== Data provided

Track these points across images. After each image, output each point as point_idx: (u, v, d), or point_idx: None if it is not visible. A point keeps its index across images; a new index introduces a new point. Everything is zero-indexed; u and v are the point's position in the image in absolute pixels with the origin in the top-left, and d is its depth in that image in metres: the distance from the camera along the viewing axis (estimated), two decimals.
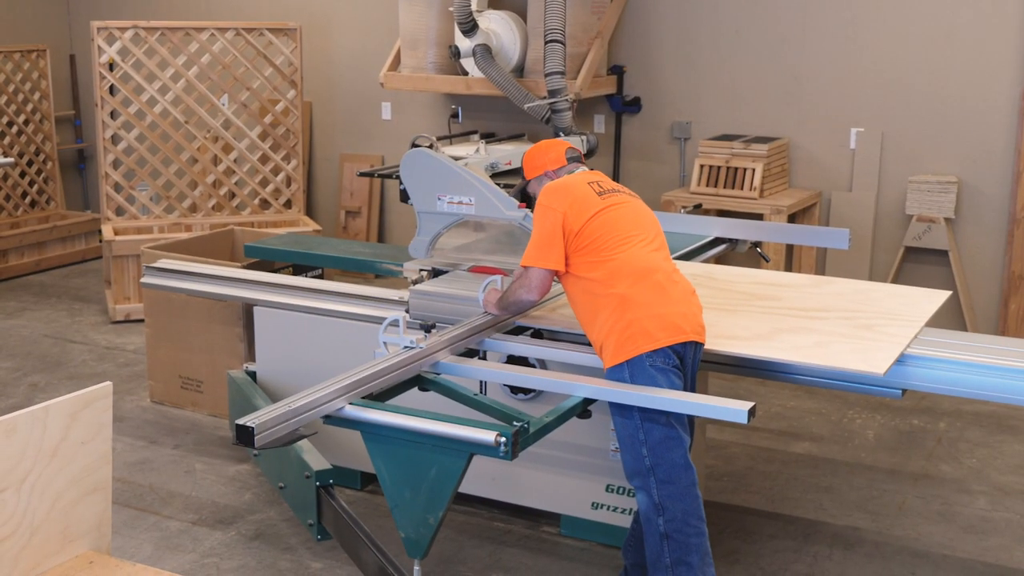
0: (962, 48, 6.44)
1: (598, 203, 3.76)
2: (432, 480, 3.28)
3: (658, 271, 3.67)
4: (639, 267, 3.64)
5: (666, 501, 3.56)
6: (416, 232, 4.68)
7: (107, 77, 7.58)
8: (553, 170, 4.03)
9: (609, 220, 3.73)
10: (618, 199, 3.82)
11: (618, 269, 3.64)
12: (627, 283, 3.61)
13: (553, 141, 4.19)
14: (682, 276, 3.79)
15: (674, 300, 3.63)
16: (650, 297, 3.60)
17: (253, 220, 7.92)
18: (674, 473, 3.55)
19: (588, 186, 3.82)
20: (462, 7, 6.56)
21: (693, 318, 3.66)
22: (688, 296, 3.71)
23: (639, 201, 3.92)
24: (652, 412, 3.52)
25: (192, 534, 4.53)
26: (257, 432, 3.09)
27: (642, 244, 3.72)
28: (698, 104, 7.23)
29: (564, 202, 3.74)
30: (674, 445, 3.55)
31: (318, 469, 4.09)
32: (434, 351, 3.71)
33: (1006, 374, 3.65)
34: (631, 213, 3.80)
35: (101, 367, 6.51)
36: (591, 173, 3.97)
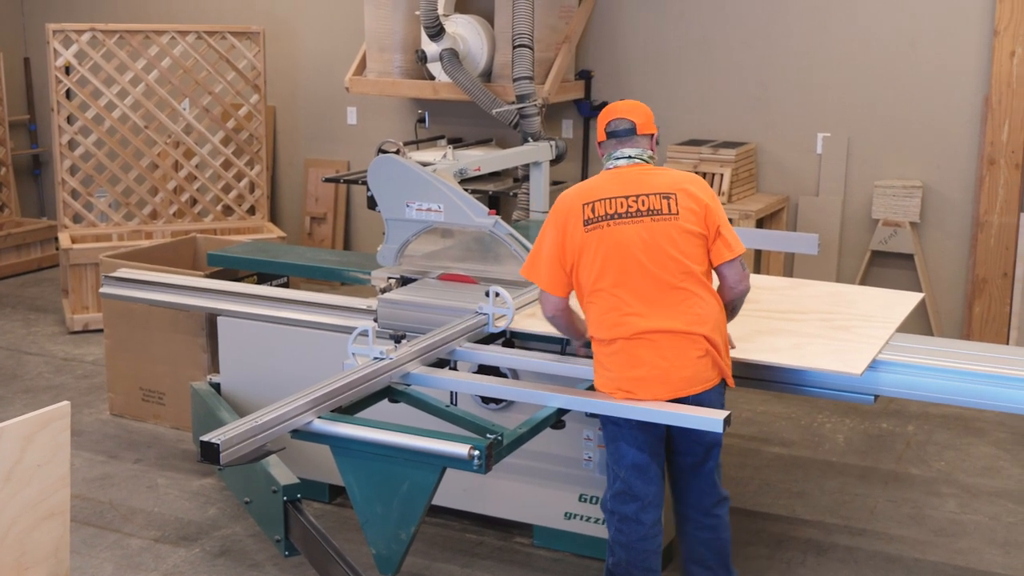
0: (926, 55, 6.47)
1: (579, 237, 3.52)
2: (404, 495, 3.23)
3: (620, 335, 3.45)
4: (604, 331, 3.50)
5: (614, 544, 3.68)
6: (384, 239, 4.62)
7: (63, 81, 7.45)
8: (599, 142, 3.71)
9: (584, 260, 3.52)
10: (598, 234, 3.48)
11: (590, 324, 3.57)
12: (596, 342, 3.55)
13: (609, 108, 3.73)
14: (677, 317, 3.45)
15: (637, 363, 3.44)
16: (615, 361, 3.49)
17: (216, 227, 7.82)
18: (624, 524, 3.64)
19: (582, 209, 3.52)
20: (428, 11, 6.50)
21: (658, 380, 3.44)
22: (660, 355, 3.43)
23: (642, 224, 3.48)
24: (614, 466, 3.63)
25: (155, 552, 4.43)
26: (223, 449, 3.01)
27: (615, 294, 3.47)
28: (666, 109, 7.20)
29: (559, 222, 3.57)
30: (626, 500, 3.62)
31: (285, 483, 4.00)
32: (404, 362, 3.65)
33: (972, 378, 3.67)
34: (606, 250, 3.48)
35: (58, 379, 6.38)
36: (618, 175, 3.59)
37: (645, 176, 3.58)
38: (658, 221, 3.49)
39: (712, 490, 3.74)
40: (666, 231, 3.49)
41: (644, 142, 3.67)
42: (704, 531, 3.76)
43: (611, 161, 3.64)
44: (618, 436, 3.60)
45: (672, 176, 3.61)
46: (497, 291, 4.01)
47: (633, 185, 3.55)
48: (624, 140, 3.63)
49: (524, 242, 4.46)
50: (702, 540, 3.77)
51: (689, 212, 3.52)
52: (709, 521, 3.75)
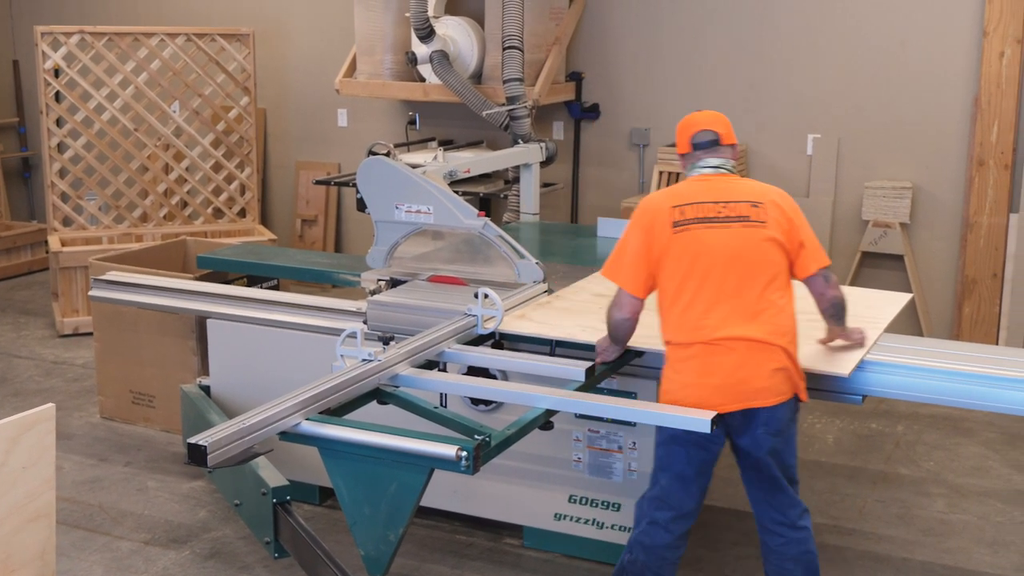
0: (916, 56, 6.49)
1: (667, 238, 3.48)
2: (392, 496, 3.22)
3: (700, 339, 3.41)
4: (681, 336, 3.45)
5: (636, 544, 3.64)
6: (374, 241, 4.61)
7: (52, 83, 7.43)
8: (681, 154, 3.67)
9: (670, 263, 3.48)
10: (687, 236, 3.46)
11: (666, 329, 3.52)
12: (672, 344, 3.49)
13: (692, 118, 3.69)
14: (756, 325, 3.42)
15: (710, 371, 3.40)
16: (686, 367, 3.44)
17: (206, 230, 7.81)
18: (652, 528, 3.60)
19: (671, 212, 3.49)
20: (419, 13, 6.50)
21: (732, 389, 3.41)
22: (735, 363, 3.40)
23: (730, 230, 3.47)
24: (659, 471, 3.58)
25: (144, 554, 4.42)
26: (210, 451, 3.00)
27: (692, 298, 3.44)
28: (657, 111, 7.22)
29: (644, 222, 3.53)
30: (662, 506, 3.59)
31: (275, 486, 4.01)
32: (393, 364, 3.64)
33: (962, 379, 3.69)
34: (692, 254, 3.45)
35: (48, 383, 6.37)
36: (705, 181, 3.58)
37: (732, 184, 3.58)
38: (748, 228, 3.48)
39: (795, 500, 3.64)
40: (755, 238, 3.48)
41: (727, 152, 3.65)
42: (792, 546, 3.64)
43: (696, 170, 3.62)
44: (671, 444, 3.52)
45: (759, 186, 3.62)
46: (486, 293, 4.01)
47: (722, 192, 3.54)
48: (709, 151, 3.61)
49: (514, 244, 4.47)
50: (791, 556, 3.65)
51: (776, 222, 3.52)
52: (797, 535, 3.64)
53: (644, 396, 4.07)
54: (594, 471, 4.25)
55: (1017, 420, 5.72)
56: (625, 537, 4.23)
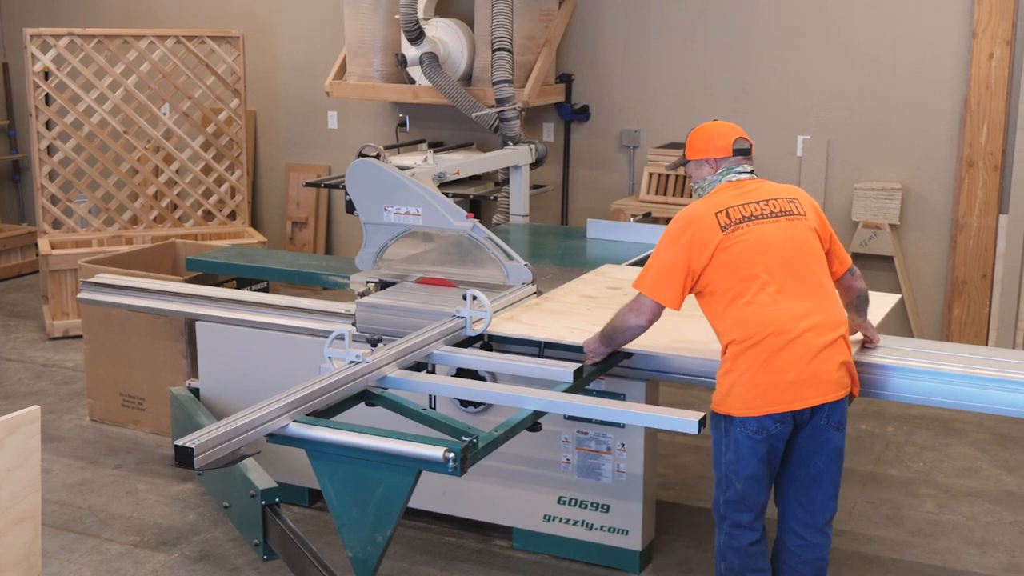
0: (906, 57, 6.50)
1: (716, 240, 3.46)
2: (380, 498, 3.21)
3: (770, 332, 3.37)
4: (750, 330, 3.39)
5: (727, 550, 3.59)
6: (363, 243, 4.61)
7: (42, 86, 7.42)
8: (715, 158, 3.67)
9: (726, 262, 3.45)
10: (742, 234, 3.46)
11: (729, 329, 3.45)
12: (736, 346, 3.42)
13: (725, 126, 3.76)
14: (822, 315, 3.43)
15: (782, 368, 3.37)
16: (755, 364, 3.39)
17: (196, 232, 7.80)
18: (737, 531, 3.56)
19: (716, 217, 3.50)
20: (408, 15, 6.50)
21: (804, 384, 3.39)
22: (807, 356, 3.38)
23: (779, 223, 3.51)
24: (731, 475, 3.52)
25: (134, 557, 4.41)
26: (197, 453, 3.00)
27: (761, 293, 3.41)
28: (647, 112, 7.23)
29: (687, 238, 3.49)
30: (742, 508, 3.54)
31: (263, 488, 4.00)
32: (381, 365, 3.64)
33: (951, 379, 3.69)
34: (755, 248, 3.45)
35: (38, 385, 6.35)
36: (740, 186, 3.61)
37: (764, 186, 3.64)
38: (792, 220, 3.54)
39: (830, 504, 3.60)
40: (801, 229, 3.53)
41: (752, 160, 3.75)
42: (808, 550, 3.61)
43: (731, 174, 3.65)
44: (739, 446, 3.47)
45: (786, 186, 3.69)
46: (475, 294, 4.01)
47: (758, 193, 3.59)
48: (746, 157, 3.69)
49: (502, 245, 4.47)
50: (804, 559, 3.62)
51: (811, 214, 3.59)
52: (817, 539, 3.61)
53: (632, 397, 4.08)
54: (583, 472, 4.25)
55: (1007, 421, 5.73)
56: (614, 538, 4.26)
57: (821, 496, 3.58)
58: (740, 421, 3.44)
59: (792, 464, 3.58)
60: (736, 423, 3.45)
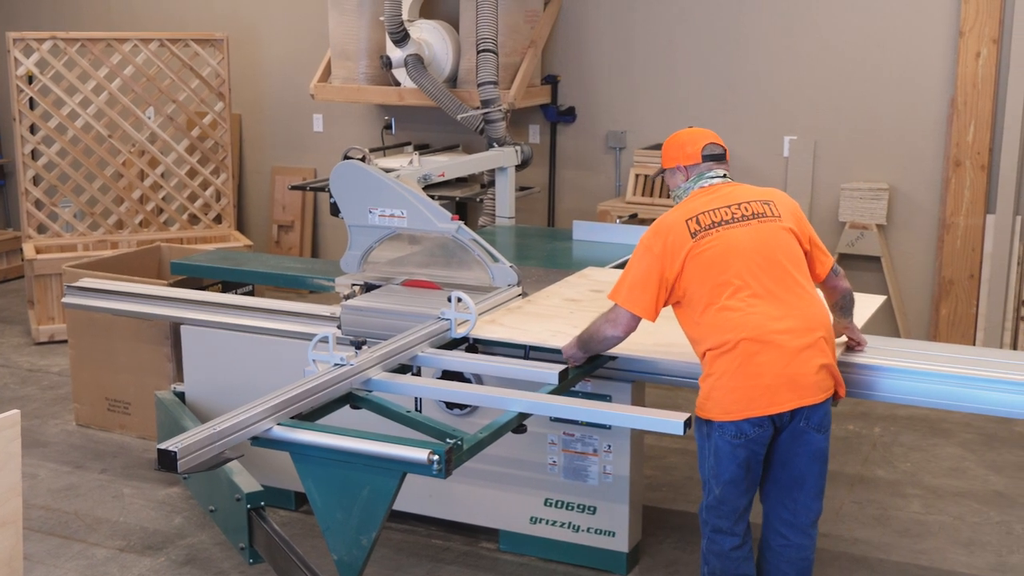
0: (892, 57, 6.50)
1: (687, 247, 3.46)
2: (364, 501, 3.20)
3: (744, 337, 3.36)
4: (724, 336, 3.39)
5: (708, 554, 3.60)
6: (348, 246, 4.60)
7: (25, 90, 7.39)
8: (686, 165, 3.68)
9: (697, 269, 3.45)
10: (711, 239, 3.46)
11: (705, 336, 3.45)
12: (713, 353, 3.42)
13: (696, 132, 3.77)
14: (799, 318, 3.41)
15: (758, 372, 3.36)
16: (731, 368, 3.38)
17: (182, 236, 7.77)
18: (718, 535, 3.58)
19: (686, 224, 3.49)
20: (393, 17, 6.49)
21: (783, 387, 3.38)
22: (784, 359, 3.37)
23: (750, 227, 3.50)
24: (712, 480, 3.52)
25: (120, 561, 4.39)
26: (180, 456, 2.98)
27: (734, 298, 3.41)
28: (633, 113, 7.22)
29: (660, 247, 3.50)
30: (722, 513, 3.55)
31: (249, 491, 3.99)
32: (365, 368, 3.62)
33: (939, 380, 3.69)
34: (724, 254, 3.44)
35: (24, 390, 6.32)
36: (712, 191, 3.60)
37: (737, 189, 3.63)
38: (764, 223, 3.52)
39: (813, 505, 3.60)
40: (774, 232, 3.52)
41: (727, 166, 3.75)
42: (792, 550, 3.61)
43: (703, 180, 3.65)
44: (718, 451, 3.47)
45: (761, 189, 3.68)
46: (459, 296, 4.00)
47: (730, 197, 3.58)
48: (718, 163, 3.69)
49: (487, 247, 4.45)
50: (788, 559, 3.62)
51: (788, 216, 3.57)
52: (802, 540, 3.61)
53: (618, 399, 4.07)
54: (569, 474, 4.24)
55: (994, 421, 5.74)
56: (601, 540, 4.25)
57: (804, 497, 3.58)
58: (719, 426, 3.44)
59: (775, 466, 3.58)
60: (716, 427, 3.45)
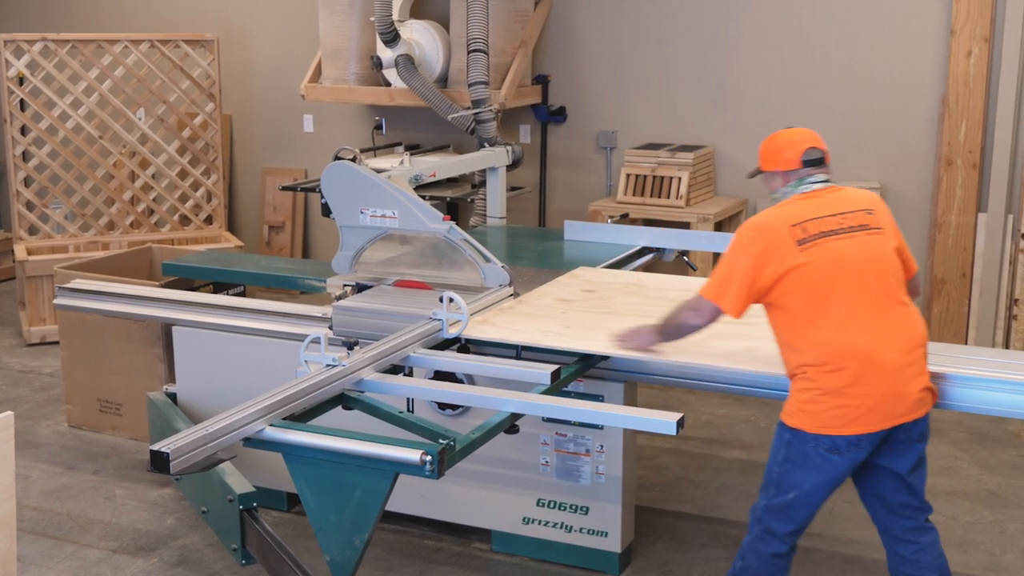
0: (884, 56, 6.51)
1: (792, 257, 3.34)
2: (357, 501, 3.20)
3: (854, 360, 3.29)
4: (831, 357, 3.31)
5: (749, 551, 3.55)
6: (339, 246, 4.59)
7: (16, 91, 7.38)
8: (784, 171, 3.55)
9: (803, 281, 3.34)
10: (817, 251, 3.35)
11: (808, 349, 3.35)
12: (814, 368, 3.33)
13: (795, 135, 3.61)
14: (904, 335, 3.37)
15: (864, 392, 3.30)
16: (836, 387, 3.30)
17: (173, 237, 7.76)
18: (771, 538, 3.52)
19: (790, 230, 3.36)
20: (383, 17, 6.48)
21: (888, 407, 3.33)
22: (891, 380, 3.32)
23: (856, 239, 3.39)
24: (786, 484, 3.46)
25: (112, 562, 4.39)
26: (173, 457, 2.98)
27: (837, 316, 3.32)
28: (624, 113, 7.22)
29: (759, 248, 3.38)
30: (783, 520, 3.50)
31: (241, 492, 3.99)
32: (357, 368, 3.62)
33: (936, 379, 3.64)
34: (830, 268, 3.34)
35: (16, 392, 6.31)
36: (815, 196, 3.48)
37: (841, 195, 3.52)
38: (870, 235, 3.43)
39: (926, 504, 3.57)
40: (879, 245, 3.44)
41: (828, 169, 3.63)
42: (927, 551, 3.56)
43: (804, 185, 3.52)
44: (805, 461, 3.40)
45: (861, 192, 3.58)
46: (451, 297, 4.00)
47: (835, 204, 3.47)
48: (819, 167, 3.56)
49: (479, 247, 4.45)
50: (926, 563, 3.56)
51: (888, 226, 3.50)
52: (931, 536, 3.57)
53: (610, 399, 4.08)
54: (562, 474, 4.24)
55: (986, 420, 5.74)
56: (594, 540, 4.25)
57: (915, 500, 3.56)
58: (813, 438, 3.36)
59: (885, 478, 3.54)
60: (808, 439, 3.37)
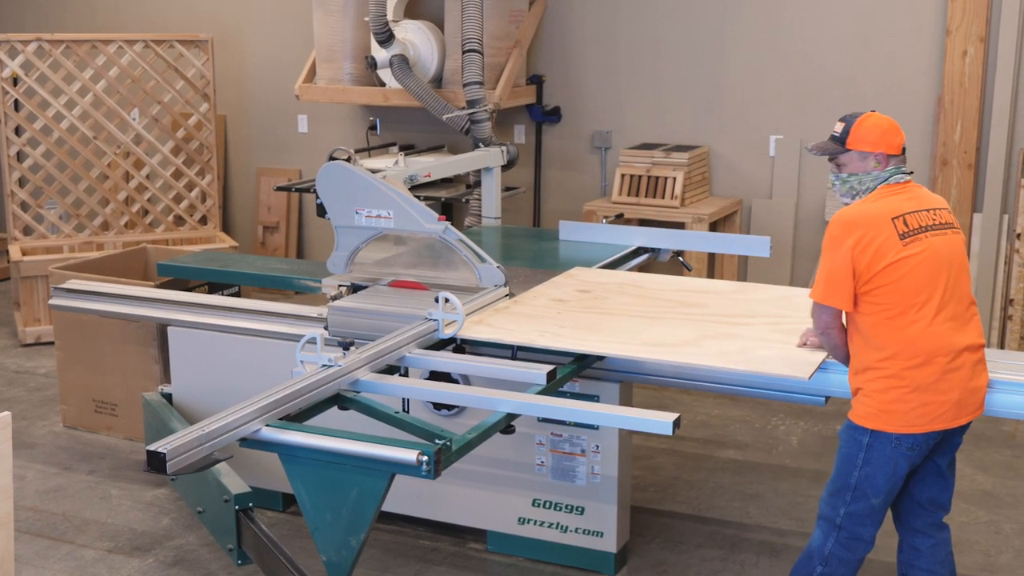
0: (879, 55, 6.52)
1: (896, 250, 3.33)
2: (353, 502, 3.20)
3: (943, 353, 3.32)
4: (923, 349, 3.32)
5: (832, 557, 3.55)
6: (335, 247, 4.59)
7: (10, 92, 7.37)
8: (887, 154, 3.48)
9: (902, 276, 3.33)
10: (920, 246, 3.35)
11: (892, 343, 3.35)
12: (902, 363, 3.34)
13: (893, 122, 3.56)
14: (975, 332, 3.42)
15: (949, 387, 3.34)
16: (925, 383, 3.33)
17: (168, 237, 7.76)
18: (855, 543, 3.54)
19: (892, 223, 3.36)
20: (378, 17, 6.48)
21: (965, 403, 3.38)
22: (968, 375, 3.37)
23: (947, 236, 3.42)
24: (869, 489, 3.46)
25: (108, 563, 4.39)
26: (169, 458, 2.98)
27: (936, 311, 3.33)
28: (618, 113, 7.23)
29: (858, 239, 3.35)
30: (867, 523, 3.51)
31: (237, 492, 3.99)
32: (353, 369, 3.62)
33: None
34: (929, 262, 3.35)
35: (11, 392, 6.30)
36: (905, 190, 3.47)
37: (924, 192, 3.53)
38: (956, 234, 3.48)
39: (950, 498, 3.63)
40: (961, 244, 3.48)
41: None
42: (942, 547, 3.60)
43: (897, 175, 3.50)
44: (887, 461, 3.41)
45: (933, 194, 3.58)
46: (447, 297, 4.00)
47: (924, 200, 3.48)
48: (904, 157, 3.57)
49: (475, 248, 4.46)
50: (940, 558, 3.60)
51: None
52: (945, 534, 3.62)
53: (606, 399, 4.09)
54: (557, 475, 4.25)
55: (981, 420, 5.60)
56: (589, 540, 4.26)
57: (943, 496, 3.61)
58: (897, 438, 3.38)
59: (928, 474, 3.56)
60: (891, 440, 3.38)
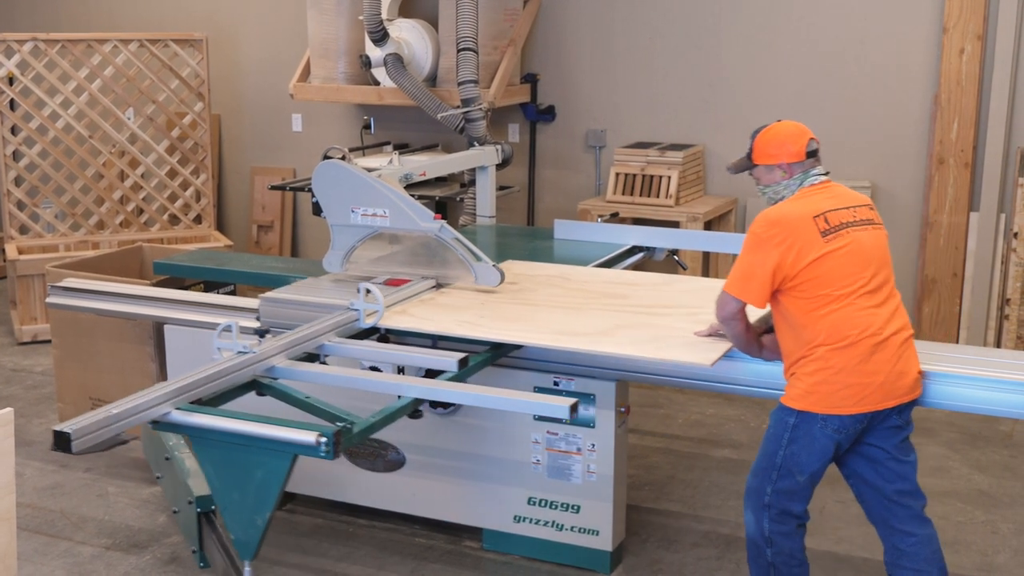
0: (875, 53, 6.51)
1: (819, 247, 3.46)
2: (258, 482, 3.28)
3: (867, 335, 3.42)
4: (846, 332, 3.42)
5: (774, 535, 3.61)
6: (330, 245, 4.60)
7: (6, 91, 7.37)
8: (788, 163, 3.63)
9: (828, 269, 3.46)
10: (843, 240, 3.48)
11: (821, 331, 3.44)
12: (830, 346, 3.43)
13: (795, 127, 3.71)
14: (900, 319, 3.52)
15: (875, 370, 3.43)
16: (849, 364, 3.42)
17: (163, 236, 7.77)
18: (786, 517, 3.60)
19: (814, 221, 3.48)
20: (372, 16, 6.48)
21: (892, 386, 3.47)
22: (894, 358, 3.46)
23: (868, 231, 3.55)
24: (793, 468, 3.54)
25: (106, 559, 4.40)
26: (74, 438, 3.07)
27: (858, 298, 3.45)
28: (613, 112, 7.23)
29: (782, 239, 3.46)
30: (796, 499, 3.58)
31: (199, 494, 4.04)
32: (268, 356, 3.69)
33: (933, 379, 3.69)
34: (853, 255, 3.48)
35: (8, 390, 6.31)
36: (824, 190, 3.61)
37: (843, 191, 3.66)
38: (877, 230, 3.60)
39: (920, 491, 3.65)
40: (883, 239, 3.61)
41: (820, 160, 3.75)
42: (924, 544, 3.61)
43: (811, 178, 3.63)
44: (814, 442, 3.50)
45: (855, 192, 3.70)
46: (368, 288, 4.07)
47: (844, 198, 3.61)
48: (817, 159, 3.68)
49: (470, 246, 4.46)
50: (926, 557, 3.61)
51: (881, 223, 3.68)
52: (927, 529, 3.64)
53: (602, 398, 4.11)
54: (553, 473, 4.25)
55: (977, 420, 5.75)
56: (585, 538, 4.26)
57: (909, 486, 3.63)
58: (822, 418, 3.46)
59: (876, 463, 3.62)
60: (817, 420, 3.47)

====

→ What you are asked to do:
Exact copy, pictures excluded: repeat the lines from the top of the material through the line with "3: (658, 271, 3.67)".

→ Written response:
Track these points across images. After each image, output each point as point_idx: (u, v, d), or point_idx: None if it is not visible. A point keeps its index across images; a new index introduces a new point. Everything is zero-indexed; u and v are the point's position in the image in absolute pixels with the origin in the top-left, and d is its depth in that image in metres: the distance from the camera along the viewing axis (estimated), two decimals.
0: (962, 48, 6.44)
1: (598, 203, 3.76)
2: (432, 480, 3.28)
3: (658, 271, 3.67)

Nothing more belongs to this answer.